A third example is taken from [2]. Setting

$$B=\left[\begin{array}{rrrrrr} 5 & -1 & -1 & 6 & 4 & 0 \\ -3 & 1 & 4 & -7 & -2 & -3 \\ 1 & 3 & -4 & 5 & 4 & 7 \\ 0 & 4 & -1 & 1 & 4 & 5\\ 4 & 2 & 3 & 1 & 6 & -1\\ 3 & -3 & -5 & 8 & 0 & 2 \\ 0 & -1 & -4 & 4 & -1 & 3\\ -5 & 4 & -3 & -2 & -1 & 7\\ 3 & 4 & -3 & 6 & 7 & 7 \end{array}\right], $$

an 18 × 12 matrix is defined by

$$ A=\left[\begin{array}{rr} B & 2B\\ 3B & -B \end{array}\right]. $$
(17)

Since this matrix has rank 6, σ7 = … = σ12 = 0. Substitutes for the exact singular values σ1,…, σ6 of A were obtained from a computation in 256-bit arithmetic, as described above. After a total of 12 QR iteration steps, the results shown in Table 3 were found.

Table 3 Singular values for example matrix (17)
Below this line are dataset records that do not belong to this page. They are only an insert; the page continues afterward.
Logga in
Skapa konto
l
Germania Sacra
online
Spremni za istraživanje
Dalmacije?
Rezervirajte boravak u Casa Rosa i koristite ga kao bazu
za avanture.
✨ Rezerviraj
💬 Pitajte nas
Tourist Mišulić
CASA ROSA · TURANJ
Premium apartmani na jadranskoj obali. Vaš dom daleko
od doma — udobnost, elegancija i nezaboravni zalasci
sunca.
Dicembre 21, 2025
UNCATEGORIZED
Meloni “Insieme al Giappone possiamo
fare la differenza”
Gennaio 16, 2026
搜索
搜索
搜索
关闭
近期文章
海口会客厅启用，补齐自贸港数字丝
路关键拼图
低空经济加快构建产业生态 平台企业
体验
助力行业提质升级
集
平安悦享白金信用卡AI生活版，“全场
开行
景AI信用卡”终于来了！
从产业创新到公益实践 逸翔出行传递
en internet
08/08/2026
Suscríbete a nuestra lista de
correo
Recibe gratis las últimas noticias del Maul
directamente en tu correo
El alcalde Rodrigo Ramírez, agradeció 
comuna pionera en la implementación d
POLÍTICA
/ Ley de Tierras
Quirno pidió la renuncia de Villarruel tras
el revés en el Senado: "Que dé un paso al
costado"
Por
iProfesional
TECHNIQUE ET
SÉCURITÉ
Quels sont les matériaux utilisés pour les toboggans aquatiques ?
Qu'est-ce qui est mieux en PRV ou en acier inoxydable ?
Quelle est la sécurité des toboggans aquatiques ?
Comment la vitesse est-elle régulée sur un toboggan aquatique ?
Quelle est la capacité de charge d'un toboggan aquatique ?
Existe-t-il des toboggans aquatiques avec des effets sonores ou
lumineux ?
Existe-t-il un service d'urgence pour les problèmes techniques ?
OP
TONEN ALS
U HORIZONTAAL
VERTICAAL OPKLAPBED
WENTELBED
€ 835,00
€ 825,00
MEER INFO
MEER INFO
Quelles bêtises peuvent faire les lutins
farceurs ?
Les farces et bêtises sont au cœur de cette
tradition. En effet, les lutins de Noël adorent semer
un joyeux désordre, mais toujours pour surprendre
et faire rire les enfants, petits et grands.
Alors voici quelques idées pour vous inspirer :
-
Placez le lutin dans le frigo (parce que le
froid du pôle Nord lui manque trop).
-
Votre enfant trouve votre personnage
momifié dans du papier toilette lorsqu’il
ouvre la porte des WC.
Again, the fundamental identities were checked, with the following results:

$$\mu(\tilde{U}^{T}\tilde{U}-I_{m})=5.42_{10} - 19,\quad\mu(\tilde{V}^{T}\tilde{V}-I_{n})=6.51_{10} - 19$$

and

$$\mu(A\tilde{V}-\tilde{U}\tilde{\Sigma})=1.39_{10} - 17.$$

A fourth example is taken from [3]. It is the 20 × 21 matrix defined by

$$ a_{i,j}=\left\{\begin{array}{rl} 0, &\quad\text{if }i>j\\ 21-i, &\quad\text{if }i=j,\\ -1,&\quad\text{if }i<j, \end{array}\right.\quad i=1,\ldots,20,\quad j=1,\ldots,21, $$
(18)

with exact singular values

$$\sigma_{21-k}=\sqrt{k(k+1)},\quad k=1,\ldots,20.$$

The method converged after 39 QR iterations with the results shown in Table 4.

Table 4 Singular values for example matrix (18)

In this example, all values \(\lvert \sigma _{k}-\hat {\sigma }_{k}\rvert \) were 0, i.e., computed and exact values were identical, when both rounded to standard double precision. The fundamental identities were checked with the following results:

$$\mu(\tilde{U}^{T}\tilde{U}-I_{m})=1.08_{10} - 18,\quad\mu(\tilde{V}^{T}\tilde{V}-I_{n})=1.73_{10} - 18$$

and

$$\mu(A\tilde{V}-\tilde{U}\tilde{\Sigma})=1.73_{10} - 17.$$

A fifth example is again taken from [3]. It is the 30 × 30 matrix defined by

$$ a_{i,j}=\left\{\begin{array}{rl} 0, &\quad\text{if }i>j\\ 1, &\quad\text{if }i=j,\\ -1,&\quad\text{if }i<j, \end{array}\right.\quad i=1,\ldots,30,\quad j=1,\ldots,30. $$
(19)

Substitutes for the exact singular values were computed numerically in multiple precision arithmetic. The method converged after 48 QR iterations. Again, all values \(\lvert \sigma _{k}-\hat {\sigma }_{k}\rvert \) were 0, i.e., computed and exact values were identical, when both rounded to double precision. The fundamental identities were checked with the following results:

$$\mu(\tilde{U}^{T}\tilde{U}-I_{m})=9.76_{10} - 19,\quad\mu(\tilde{V}^{T}\tilde{V}-I_{n})=6.51_{10} - 19$$

and

$$\mu(A\tilde{V}-\tilde{U}\tilde{\Sigma})=3.47_{10} - 18.$$

10 Conclusions

An implementation of the SVD in extended precision arithmetic substantially improves the accuracy of the computed results. This improvement comes at no loss in computational speed, when extended precision arithmetic is native, as for the x86 architecture. Only a minor programming effort is necessary to use the capabilities of extended precision arithmetic and the same program also runs in standard double precision arithmetic. So it is advantageous to use the updated program.

We have also given a full, elementary explanation of the algorithm of Golub and Reinsch. In [3], not all details were fully explained on an elementary level.